____ Working data

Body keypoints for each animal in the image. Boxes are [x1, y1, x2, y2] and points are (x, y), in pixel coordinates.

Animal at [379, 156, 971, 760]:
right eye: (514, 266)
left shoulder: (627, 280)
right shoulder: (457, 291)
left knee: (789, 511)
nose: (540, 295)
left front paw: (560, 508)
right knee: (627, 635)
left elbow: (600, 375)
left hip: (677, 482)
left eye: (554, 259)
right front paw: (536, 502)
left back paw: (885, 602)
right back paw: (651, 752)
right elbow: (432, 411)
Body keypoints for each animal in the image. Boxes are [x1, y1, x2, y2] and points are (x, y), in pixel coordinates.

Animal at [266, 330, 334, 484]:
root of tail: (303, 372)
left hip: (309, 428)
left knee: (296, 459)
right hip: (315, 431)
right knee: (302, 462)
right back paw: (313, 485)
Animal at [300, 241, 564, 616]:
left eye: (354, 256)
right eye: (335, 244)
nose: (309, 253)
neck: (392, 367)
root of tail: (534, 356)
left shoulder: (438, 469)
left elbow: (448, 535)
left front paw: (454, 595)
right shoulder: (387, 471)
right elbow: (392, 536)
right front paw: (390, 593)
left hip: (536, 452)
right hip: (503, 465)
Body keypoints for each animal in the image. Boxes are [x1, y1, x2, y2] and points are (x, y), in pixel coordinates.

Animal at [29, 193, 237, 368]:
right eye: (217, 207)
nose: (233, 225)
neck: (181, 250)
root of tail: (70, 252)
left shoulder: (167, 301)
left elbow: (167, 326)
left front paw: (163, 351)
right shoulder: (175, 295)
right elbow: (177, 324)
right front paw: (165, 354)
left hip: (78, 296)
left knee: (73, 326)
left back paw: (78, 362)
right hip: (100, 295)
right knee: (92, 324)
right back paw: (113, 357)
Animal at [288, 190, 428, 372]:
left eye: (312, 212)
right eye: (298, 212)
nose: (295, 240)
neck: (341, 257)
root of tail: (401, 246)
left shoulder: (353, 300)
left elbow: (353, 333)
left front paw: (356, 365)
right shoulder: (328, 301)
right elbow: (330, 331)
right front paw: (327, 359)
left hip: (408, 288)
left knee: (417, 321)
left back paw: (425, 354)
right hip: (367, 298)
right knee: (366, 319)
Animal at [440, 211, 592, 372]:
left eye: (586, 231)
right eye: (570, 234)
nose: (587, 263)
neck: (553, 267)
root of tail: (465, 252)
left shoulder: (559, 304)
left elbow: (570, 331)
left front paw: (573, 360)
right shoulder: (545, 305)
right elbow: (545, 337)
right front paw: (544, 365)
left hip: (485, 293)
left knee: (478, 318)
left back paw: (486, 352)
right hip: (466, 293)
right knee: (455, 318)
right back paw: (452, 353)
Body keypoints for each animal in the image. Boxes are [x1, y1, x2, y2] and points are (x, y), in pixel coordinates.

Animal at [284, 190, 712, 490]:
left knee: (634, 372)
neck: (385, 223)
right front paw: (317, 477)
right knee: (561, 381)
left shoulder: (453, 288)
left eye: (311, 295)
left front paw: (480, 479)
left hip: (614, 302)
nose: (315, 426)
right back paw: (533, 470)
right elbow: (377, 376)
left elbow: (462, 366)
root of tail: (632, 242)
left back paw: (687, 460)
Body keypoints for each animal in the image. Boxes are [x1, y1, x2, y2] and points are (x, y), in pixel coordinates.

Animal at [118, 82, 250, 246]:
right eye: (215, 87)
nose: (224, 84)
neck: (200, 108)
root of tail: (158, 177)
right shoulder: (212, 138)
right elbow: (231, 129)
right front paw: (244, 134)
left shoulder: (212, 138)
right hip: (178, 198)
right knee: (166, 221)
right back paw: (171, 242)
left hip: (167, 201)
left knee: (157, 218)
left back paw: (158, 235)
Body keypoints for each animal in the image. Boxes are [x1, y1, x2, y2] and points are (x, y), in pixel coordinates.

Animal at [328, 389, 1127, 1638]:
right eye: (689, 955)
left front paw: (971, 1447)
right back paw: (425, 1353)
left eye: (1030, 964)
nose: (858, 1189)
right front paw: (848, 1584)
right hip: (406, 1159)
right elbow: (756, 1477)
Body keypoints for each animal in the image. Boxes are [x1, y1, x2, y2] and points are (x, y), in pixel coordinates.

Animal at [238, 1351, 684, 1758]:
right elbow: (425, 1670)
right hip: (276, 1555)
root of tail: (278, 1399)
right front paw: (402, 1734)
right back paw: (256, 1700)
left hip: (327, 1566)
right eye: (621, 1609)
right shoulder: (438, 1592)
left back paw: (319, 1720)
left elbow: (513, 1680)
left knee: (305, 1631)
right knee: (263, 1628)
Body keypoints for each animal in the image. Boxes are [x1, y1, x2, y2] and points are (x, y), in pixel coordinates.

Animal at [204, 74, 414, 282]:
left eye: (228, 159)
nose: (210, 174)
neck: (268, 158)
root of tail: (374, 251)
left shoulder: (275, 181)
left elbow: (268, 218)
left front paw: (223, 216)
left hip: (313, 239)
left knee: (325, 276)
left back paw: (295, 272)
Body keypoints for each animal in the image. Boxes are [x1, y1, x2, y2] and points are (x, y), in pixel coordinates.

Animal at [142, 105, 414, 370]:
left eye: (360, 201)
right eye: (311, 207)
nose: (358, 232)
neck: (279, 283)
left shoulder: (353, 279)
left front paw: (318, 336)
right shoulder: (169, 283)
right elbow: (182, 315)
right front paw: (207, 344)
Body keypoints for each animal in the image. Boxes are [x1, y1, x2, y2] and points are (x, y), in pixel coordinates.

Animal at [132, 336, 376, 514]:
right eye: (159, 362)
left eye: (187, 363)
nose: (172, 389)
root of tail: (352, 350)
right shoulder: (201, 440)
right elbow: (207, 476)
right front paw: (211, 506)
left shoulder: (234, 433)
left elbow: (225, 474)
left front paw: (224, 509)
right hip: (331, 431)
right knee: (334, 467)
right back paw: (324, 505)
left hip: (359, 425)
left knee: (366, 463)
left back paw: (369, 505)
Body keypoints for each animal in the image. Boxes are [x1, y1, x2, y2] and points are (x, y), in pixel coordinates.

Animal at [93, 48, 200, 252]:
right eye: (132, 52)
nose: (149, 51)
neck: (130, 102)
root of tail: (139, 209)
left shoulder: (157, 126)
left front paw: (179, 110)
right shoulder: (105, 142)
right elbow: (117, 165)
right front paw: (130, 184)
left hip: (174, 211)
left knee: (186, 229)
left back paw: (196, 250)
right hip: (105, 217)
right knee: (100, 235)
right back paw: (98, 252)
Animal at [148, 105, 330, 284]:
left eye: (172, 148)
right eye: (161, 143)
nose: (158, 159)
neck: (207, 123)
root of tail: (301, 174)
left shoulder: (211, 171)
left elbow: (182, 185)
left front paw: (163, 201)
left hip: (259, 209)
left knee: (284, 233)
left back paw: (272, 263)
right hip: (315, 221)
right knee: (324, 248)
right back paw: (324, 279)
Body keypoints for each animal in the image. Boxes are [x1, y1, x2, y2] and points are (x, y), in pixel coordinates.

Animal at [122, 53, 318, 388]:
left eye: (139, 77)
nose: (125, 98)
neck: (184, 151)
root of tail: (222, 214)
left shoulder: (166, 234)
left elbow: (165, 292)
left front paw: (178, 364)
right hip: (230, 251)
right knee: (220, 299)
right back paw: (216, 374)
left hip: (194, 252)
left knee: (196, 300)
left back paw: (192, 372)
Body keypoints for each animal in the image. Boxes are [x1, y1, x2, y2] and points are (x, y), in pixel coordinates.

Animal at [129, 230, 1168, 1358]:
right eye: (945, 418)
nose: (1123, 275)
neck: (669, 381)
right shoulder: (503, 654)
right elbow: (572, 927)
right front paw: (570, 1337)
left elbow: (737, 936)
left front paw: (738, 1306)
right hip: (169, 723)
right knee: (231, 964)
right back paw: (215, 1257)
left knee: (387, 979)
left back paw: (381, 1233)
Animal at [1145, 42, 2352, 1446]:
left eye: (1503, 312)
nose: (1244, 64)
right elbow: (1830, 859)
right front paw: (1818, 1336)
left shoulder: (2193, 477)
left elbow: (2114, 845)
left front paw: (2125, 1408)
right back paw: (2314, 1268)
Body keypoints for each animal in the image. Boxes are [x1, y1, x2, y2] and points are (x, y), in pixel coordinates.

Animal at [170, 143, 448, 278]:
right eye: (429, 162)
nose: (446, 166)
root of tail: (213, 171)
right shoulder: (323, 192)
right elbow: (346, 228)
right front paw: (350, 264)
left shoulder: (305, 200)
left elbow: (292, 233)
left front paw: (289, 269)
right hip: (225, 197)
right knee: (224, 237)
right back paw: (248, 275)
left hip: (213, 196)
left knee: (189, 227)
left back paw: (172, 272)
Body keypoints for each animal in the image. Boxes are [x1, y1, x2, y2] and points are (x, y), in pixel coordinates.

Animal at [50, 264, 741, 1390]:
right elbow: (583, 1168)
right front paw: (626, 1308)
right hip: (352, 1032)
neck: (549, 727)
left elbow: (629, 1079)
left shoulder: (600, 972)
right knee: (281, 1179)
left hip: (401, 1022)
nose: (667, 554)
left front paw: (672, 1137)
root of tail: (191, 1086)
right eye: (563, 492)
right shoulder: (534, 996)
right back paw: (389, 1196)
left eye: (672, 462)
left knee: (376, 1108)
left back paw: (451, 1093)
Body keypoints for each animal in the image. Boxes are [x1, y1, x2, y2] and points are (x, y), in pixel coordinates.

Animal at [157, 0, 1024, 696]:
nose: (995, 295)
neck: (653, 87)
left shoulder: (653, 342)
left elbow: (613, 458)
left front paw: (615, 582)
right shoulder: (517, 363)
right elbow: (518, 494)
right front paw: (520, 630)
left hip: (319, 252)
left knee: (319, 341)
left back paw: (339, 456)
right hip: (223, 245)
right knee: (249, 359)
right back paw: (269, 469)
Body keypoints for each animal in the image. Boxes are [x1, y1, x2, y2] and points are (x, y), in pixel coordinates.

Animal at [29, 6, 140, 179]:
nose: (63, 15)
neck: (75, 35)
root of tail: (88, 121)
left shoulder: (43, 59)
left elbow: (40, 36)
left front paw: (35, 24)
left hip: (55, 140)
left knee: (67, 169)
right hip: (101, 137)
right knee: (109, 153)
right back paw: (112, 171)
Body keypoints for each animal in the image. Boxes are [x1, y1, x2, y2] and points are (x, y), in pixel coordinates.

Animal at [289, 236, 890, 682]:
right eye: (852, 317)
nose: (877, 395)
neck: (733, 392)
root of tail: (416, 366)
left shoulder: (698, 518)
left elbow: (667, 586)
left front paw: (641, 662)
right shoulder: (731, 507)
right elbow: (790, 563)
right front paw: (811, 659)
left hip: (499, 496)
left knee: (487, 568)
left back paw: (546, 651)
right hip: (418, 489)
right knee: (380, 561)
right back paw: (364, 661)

________

Task prompt
Would you please copy exactly the part of the entries above that begins at the line containing "left elbow: (2114, 845)" and ends at the line containing "right shoulder: (534, 996)", both lines included?

Answer area
left elbow: (2114, 845)
left front paw: (2125, 1408)
right back paw: (2314, 1268)
Body keypoints for each animal in the image. Boxes are [x1, y1, x2, y2] and points are (x, y), in pixel coordinates.

Animal at [170, 143, 448, 278]:
right eye: (429, 162)
nose: (446, 166)
root of tail: (213, 171)
right shoulder: (323, 192)
right elbow: (346, 228)
right front paw: (350, 264)
left shoulder: (305, 200)
left elbow: (292, 233)
left front paw: (289, 269)
right hip: (225, 197)
right knee: (224, 237)
right back paw: (248, 275)
left hip: (213, 196)
left knee: (189, 227)
left back paw: (172, 272)
Body keypoints for each animal in the image. Boxes are [x1, y1, x2, y2] and points are (x, y), in pixel coordinates.

Animal at [50, 264, 741, 1390]:
right elbow: (583, 1168)
right front paw: (626, 1308)
right hip: (352, 1032)
neck: (549, 727)
left elbow: (629, 1079)
left shoulder: (600, 972)
right knee: (281, 1179)
left hip: (401, 1022)
nose: (667, 554)
left front paw: (672, 1137)
root of tail: (191, 1086)
right eye: (563, 492)
right shoulder: (534, 996)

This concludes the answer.